• **Data extracts**
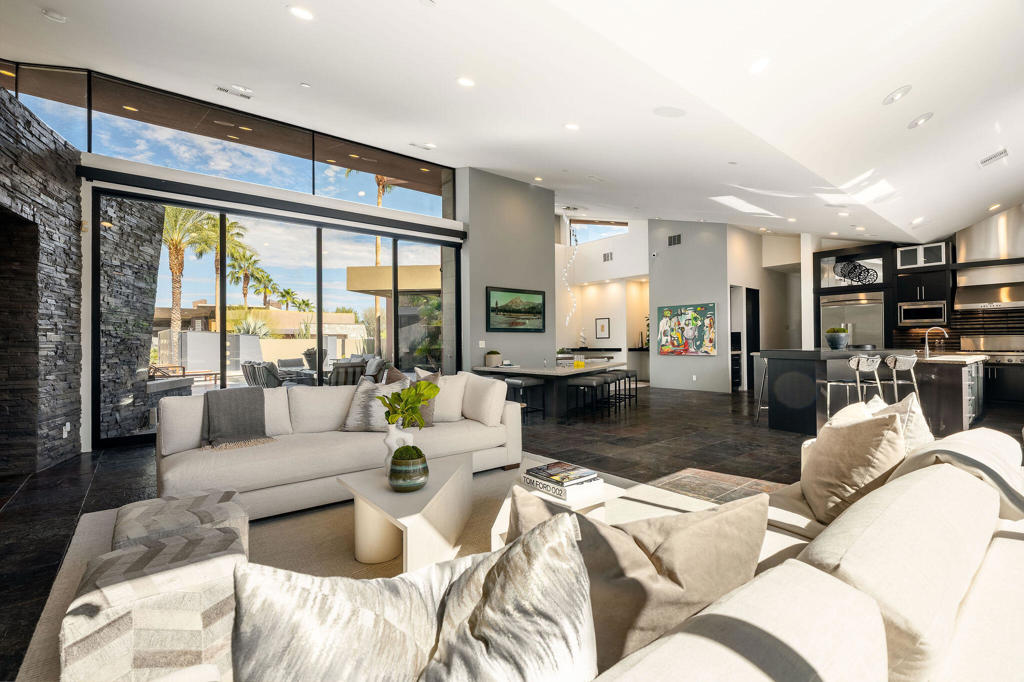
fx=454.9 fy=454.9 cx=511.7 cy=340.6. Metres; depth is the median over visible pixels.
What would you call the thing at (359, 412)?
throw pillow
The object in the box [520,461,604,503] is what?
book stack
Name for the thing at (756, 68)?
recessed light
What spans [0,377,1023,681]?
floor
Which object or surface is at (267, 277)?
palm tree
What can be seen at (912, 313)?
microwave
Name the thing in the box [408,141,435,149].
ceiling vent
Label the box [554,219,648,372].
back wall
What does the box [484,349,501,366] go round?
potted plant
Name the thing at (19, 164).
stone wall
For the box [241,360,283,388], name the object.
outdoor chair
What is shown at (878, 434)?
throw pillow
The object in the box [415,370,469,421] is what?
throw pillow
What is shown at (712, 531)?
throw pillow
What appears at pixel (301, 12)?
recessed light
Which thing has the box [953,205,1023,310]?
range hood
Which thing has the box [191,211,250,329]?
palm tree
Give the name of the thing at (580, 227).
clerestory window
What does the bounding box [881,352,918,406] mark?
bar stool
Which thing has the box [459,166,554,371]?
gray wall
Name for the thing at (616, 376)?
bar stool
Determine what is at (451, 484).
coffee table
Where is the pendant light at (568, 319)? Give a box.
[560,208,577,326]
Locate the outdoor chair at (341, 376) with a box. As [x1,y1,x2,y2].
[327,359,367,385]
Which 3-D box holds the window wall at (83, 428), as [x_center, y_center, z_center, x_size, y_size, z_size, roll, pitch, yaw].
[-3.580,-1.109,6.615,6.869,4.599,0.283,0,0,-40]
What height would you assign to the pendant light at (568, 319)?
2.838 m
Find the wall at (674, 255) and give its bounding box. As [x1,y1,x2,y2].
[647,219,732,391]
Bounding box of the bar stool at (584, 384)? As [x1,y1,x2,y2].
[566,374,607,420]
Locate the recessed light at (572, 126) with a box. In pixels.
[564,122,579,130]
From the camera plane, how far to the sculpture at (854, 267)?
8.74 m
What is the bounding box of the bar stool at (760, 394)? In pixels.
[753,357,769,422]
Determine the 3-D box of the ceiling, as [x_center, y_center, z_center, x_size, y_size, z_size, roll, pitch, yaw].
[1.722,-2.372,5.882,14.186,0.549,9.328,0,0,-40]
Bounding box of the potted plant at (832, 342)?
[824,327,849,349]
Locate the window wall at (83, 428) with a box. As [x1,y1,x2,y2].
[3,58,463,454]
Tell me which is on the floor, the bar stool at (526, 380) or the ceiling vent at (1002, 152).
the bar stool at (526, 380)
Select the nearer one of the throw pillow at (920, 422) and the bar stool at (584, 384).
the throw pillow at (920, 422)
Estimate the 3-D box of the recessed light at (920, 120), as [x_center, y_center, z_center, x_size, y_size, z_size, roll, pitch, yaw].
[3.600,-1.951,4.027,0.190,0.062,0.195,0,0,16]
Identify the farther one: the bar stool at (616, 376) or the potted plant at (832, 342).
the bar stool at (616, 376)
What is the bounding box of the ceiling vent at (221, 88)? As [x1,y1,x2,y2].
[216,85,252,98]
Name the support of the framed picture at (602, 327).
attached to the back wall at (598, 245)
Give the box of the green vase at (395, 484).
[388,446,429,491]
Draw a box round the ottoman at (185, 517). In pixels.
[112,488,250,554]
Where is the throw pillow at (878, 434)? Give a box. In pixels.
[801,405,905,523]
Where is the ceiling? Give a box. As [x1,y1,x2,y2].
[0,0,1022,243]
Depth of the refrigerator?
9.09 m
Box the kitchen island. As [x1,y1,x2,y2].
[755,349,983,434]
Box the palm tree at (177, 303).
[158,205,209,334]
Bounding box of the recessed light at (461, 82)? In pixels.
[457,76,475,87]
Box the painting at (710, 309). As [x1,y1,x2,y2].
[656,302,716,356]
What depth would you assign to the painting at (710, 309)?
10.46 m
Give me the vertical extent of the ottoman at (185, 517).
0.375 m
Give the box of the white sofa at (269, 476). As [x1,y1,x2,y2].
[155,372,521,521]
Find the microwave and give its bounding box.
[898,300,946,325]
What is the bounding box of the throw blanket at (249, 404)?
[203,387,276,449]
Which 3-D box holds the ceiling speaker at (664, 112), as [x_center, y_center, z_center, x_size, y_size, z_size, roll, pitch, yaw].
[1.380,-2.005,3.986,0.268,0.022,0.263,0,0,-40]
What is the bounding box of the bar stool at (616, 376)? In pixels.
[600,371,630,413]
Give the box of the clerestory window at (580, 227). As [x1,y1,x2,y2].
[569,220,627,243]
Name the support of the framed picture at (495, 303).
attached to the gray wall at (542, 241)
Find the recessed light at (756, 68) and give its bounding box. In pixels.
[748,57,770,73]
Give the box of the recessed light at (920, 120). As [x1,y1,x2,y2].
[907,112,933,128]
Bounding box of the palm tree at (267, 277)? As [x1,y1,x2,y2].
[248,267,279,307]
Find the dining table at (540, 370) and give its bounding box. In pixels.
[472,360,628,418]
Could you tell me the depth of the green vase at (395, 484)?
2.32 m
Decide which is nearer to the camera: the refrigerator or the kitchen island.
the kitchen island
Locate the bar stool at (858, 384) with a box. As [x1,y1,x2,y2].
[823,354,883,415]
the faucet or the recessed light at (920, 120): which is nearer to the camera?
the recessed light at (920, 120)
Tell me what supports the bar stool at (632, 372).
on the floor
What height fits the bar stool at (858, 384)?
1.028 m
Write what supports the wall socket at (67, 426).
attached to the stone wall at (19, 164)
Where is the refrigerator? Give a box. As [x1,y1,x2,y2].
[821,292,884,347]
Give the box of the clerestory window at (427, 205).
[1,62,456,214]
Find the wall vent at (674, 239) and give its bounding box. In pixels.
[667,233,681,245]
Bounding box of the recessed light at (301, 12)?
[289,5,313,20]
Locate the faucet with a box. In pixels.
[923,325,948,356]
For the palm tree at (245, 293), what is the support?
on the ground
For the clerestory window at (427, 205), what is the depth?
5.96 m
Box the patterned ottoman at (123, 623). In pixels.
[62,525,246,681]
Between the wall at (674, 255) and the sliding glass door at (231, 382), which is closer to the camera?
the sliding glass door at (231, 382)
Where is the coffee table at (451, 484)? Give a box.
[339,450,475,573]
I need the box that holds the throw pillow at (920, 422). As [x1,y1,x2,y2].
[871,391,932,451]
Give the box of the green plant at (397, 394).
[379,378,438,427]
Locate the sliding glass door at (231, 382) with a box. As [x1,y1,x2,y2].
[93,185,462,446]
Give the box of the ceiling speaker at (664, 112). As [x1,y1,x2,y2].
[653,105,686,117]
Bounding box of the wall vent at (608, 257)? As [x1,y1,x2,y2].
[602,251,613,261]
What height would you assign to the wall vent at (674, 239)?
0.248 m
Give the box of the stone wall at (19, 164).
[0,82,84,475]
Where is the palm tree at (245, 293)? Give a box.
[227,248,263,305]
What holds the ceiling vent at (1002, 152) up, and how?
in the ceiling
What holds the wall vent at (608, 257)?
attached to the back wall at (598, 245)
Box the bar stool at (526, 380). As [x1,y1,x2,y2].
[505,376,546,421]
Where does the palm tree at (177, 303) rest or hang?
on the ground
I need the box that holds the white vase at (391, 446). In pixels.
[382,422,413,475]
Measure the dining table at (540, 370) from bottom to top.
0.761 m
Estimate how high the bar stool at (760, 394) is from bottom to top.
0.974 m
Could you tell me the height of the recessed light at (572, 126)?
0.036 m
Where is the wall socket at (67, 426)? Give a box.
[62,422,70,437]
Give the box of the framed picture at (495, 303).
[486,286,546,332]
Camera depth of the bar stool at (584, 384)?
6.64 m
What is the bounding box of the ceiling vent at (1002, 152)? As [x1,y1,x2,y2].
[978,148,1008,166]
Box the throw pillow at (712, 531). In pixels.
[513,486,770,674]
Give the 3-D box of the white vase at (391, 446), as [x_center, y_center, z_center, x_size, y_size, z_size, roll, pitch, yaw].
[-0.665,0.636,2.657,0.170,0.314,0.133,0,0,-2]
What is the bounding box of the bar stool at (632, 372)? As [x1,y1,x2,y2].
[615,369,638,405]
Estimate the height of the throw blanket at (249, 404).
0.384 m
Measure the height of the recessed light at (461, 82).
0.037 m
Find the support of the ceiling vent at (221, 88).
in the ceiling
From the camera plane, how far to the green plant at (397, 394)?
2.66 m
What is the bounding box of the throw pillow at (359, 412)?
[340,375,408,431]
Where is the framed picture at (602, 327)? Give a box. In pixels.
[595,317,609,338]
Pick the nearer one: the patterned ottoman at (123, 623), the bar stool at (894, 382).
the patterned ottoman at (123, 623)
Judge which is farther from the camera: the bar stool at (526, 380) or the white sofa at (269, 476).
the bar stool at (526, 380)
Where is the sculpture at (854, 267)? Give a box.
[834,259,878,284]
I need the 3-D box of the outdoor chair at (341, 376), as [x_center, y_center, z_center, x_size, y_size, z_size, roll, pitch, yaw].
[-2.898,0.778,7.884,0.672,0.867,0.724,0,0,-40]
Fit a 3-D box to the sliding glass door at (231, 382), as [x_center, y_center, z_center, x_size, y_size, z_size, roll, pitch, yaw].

• **Problem to solve**
The exact lines from the one containing "Give the 3-D" through the end of the listing above are the expected output; include nothing else.

• **Exercise answer**
Give the 3-D box of the white vase at (391, 446), as [x_center, y_center, z_center, x_size, y_size, z_size, roll, pitch, yaw].
[-0.665,0.636,2.657,0.170,0.314,0.133,0,0,-2]
What is the bounding box of the bar stool at (632, 372)? As [x1,y1,x2,y2].
[615,369,638,405]
Estimate the height of the throw blanket at (249, 404).
0.384 m
Measure the height of the recessed light at (461, 82).
0.037 m
Find the support of the ceiling vent at (221, 88).
in the ceiling
From the camera plane, how far to the green plant at (397, 394)?
2.66 m
What is the bounding box of the throw pillow at (359, 412)?
[340,375,408,431]
Where is the framed picture at (602, 327)? Give a box. In pixels.
[595,317,609,338]
Pick the nearer one: the patterned ottoman at (123, 623), the bar stool at (894, 382).
the patterned ottoman at (123, 623)
Judge which is farther from the camera: the bar stool at (526, 380) or the white sofa at (269, 476).
the bar stool at (526, 380)
Where is the sculpture at (854, 267)? Give a box.
[834,259,878,284]
I need the 3-D box of the outdoor chair at (341, 376), as [x_center, y_center, z_center, x_size, y_size, z_size, roll, pitch, yaw].
[-2.898,0.778,7.884,0.672,0.867,0.724,0,0,-40]
Fit a 3-D box to the sliding glass door at (231, 382), as [x_center, y_center, z_center, x_size, y_size, z_size, roll, pitch, yaw].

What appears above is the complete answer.